Thursday, 26 January 2012

Hard Times - but not for the 1%

Roger Shrives

As the clouds of recession grow darker, practically every section of society feels the grim effects. Apart from one group - there are few signs of recession for the super-rich!

Worldwide, they are still prospering and trying to solve the economy's problems by attacking their workers. Bosses at the industrial giant Unilever are trying to savagely cut the pensions of their workforce in Britain. But workers are fighting back with strikes.

Pickets at Unilever's Purfleet factory told Socialist Party members why they're angry at their bosses. "Unilever is the 18th richest company in the world. Chief executive Paul Polman is on £54 million in pay and share options. He has a chauffeur and claimed £75,000 in travel expenses last year."

But, as the pickets concluded: "It's us that makes them their money!" - though it's us who suffer. The government attacks public sector workers' jobs and aims to slash benefits for the sick and disabled. Pension rights are under siege. Real wages fell 4.2% over the last year.

Now, the Resolution Foundation 'thinktank' predicts that the recession's effects will be long lasting.
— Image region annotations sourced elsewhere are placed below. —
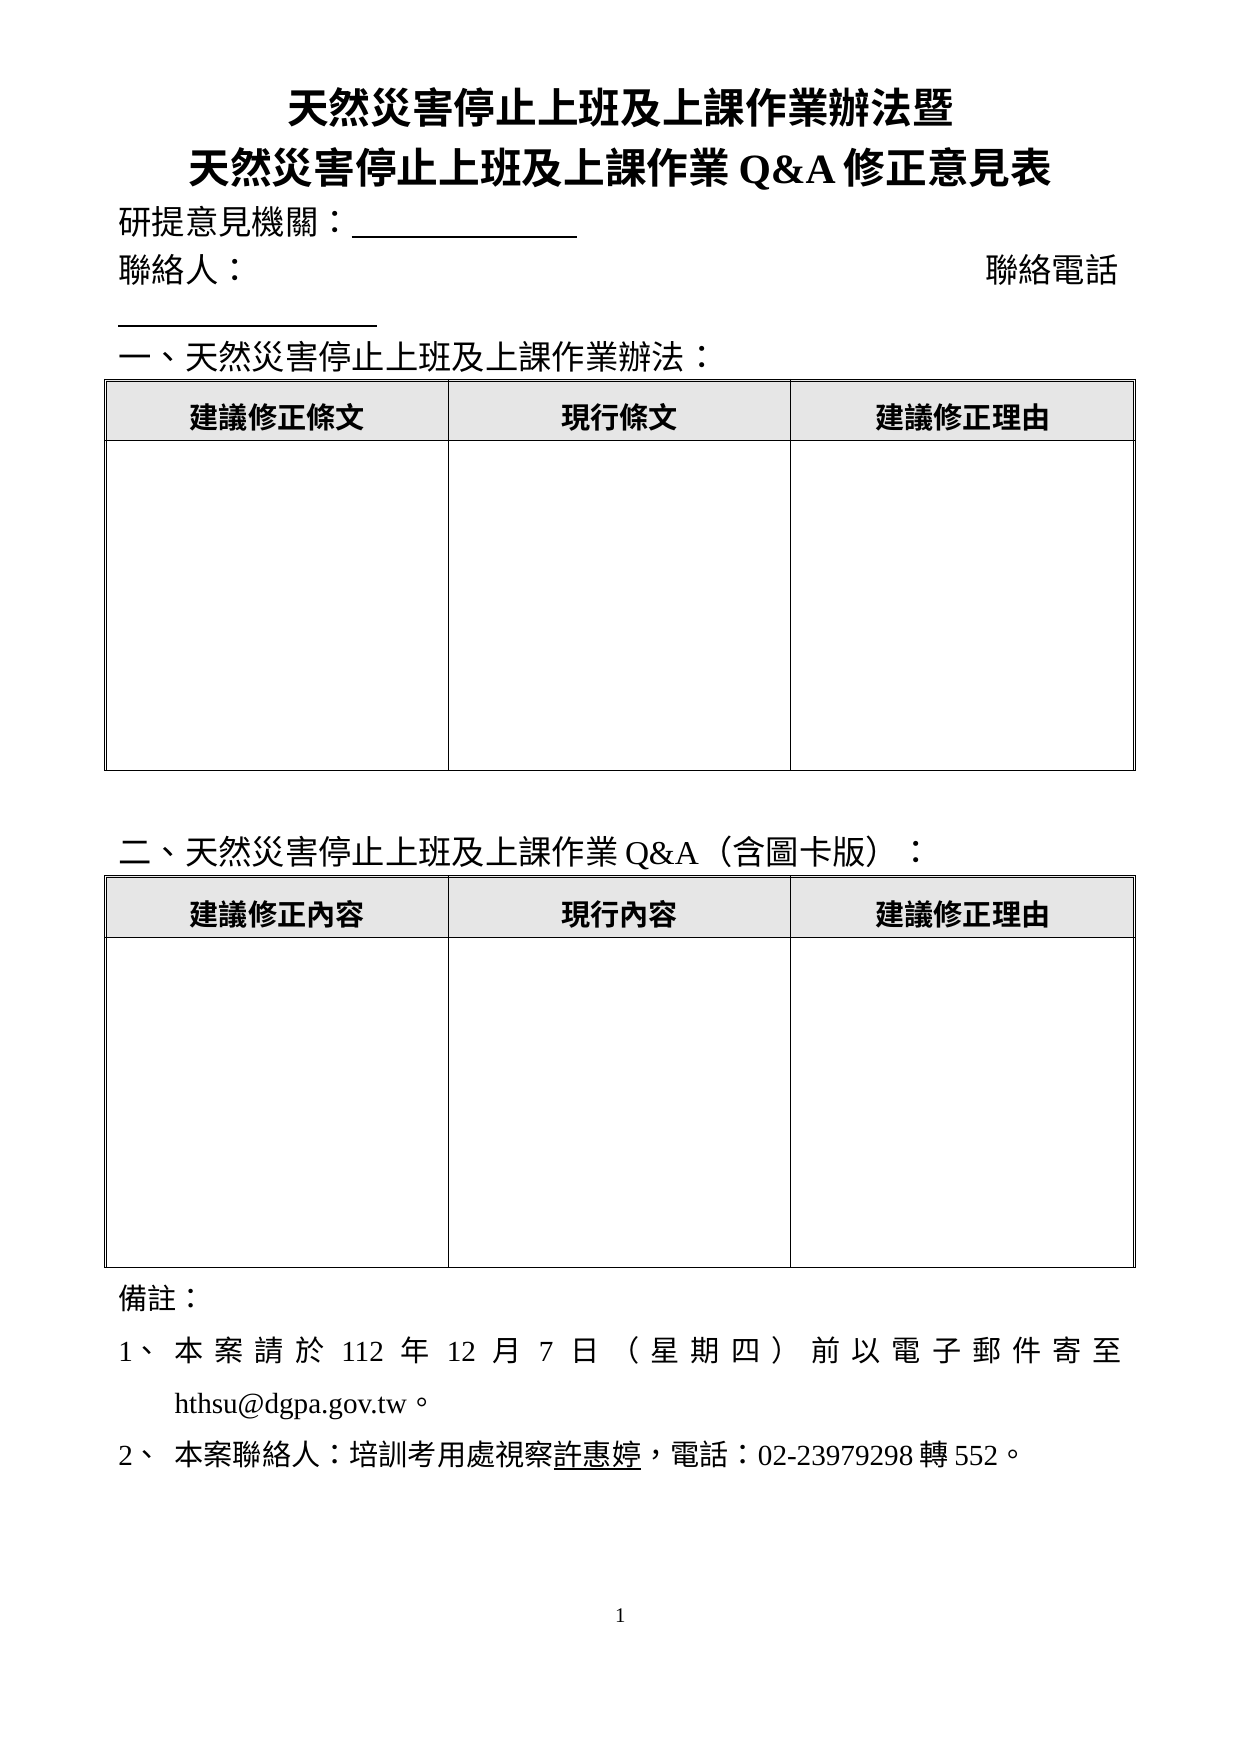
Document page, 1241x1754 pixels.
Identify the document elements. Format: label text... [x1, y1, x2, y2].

table_cell [449, 938, 790, 1267]
table_header 現行條文 [449, 382, 790, 440]
text 聯絡人： 聯絡電話： [118, 244, 1122, 330]
table_header 建議修正內容 [107, 878, 448, 937]
table_header 建議修正理由 [791, 382, 1133, 440]
table_cell [107, 441, 448, 770]
table_header 建議修正理由 [791, 878, 1133, 937]
table_header 現行內容 [449, 878, 790, 937]
table_cell [107, 938, 448, 1267]
list 本案請於112年12月7日（星期四）前以電子郵件寄至hthsu@dgpa.gov.tw。 [118, 1320, 1122, 1424]
text 天然災害停止上班及上課作業Q&A修正意見表 [118, 135, 1122, 196]
text 研提意見機關： [118, 196, 1122, 244]
text 備註： [118, 1268, 1122, 1320]
text 一、天然災害停止上班及上課作業辦法： [118, 330, 1122, 379]
text 天然災害停止上班及上課作業辦法暨 [118, 75, 1122, 135]
table_header 建議修正條文 [107, 382, 448, 440]
list 本案聯絡人：培訓考用處視察許惠婷，電話：02-23979298轉552。 [118, 1424, 1122, 1476]
text 二、天然災害停止上班及上課作業Q&A（含圖卡版）： [118, 823, 1122, 875]
table_cell [449, 441, 790, 770]
table_cell [791, 938, 1133, 1267]
table_cell [791, 441, 1133, 770]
Looking at ten million families with incomes between £12,000 to £29,000 a year, it predicts, on the basis of sluggish growth rates, that such families' earnings might not return to pre-recession levels until at least 2020. But in this land of permanent pay freeze, again the super-rich will dodge the permafrost.

Most working class, middle class and young people are not prepared to accept this gloomy future offered by capitalism in decline. The rich, the owners of industry, finance and commerce, have declared war on us. As Unilever workers and many public sector trade unionists have already done, the unions need to fight.

The capitalist system of booms and slumps looks like being mainly slump for the next decade - unless you're part of the richest 1%. If you reject this bosses' future, join the Socialist Party, help build a working class-based opposition and help lay the basis for a socialist society.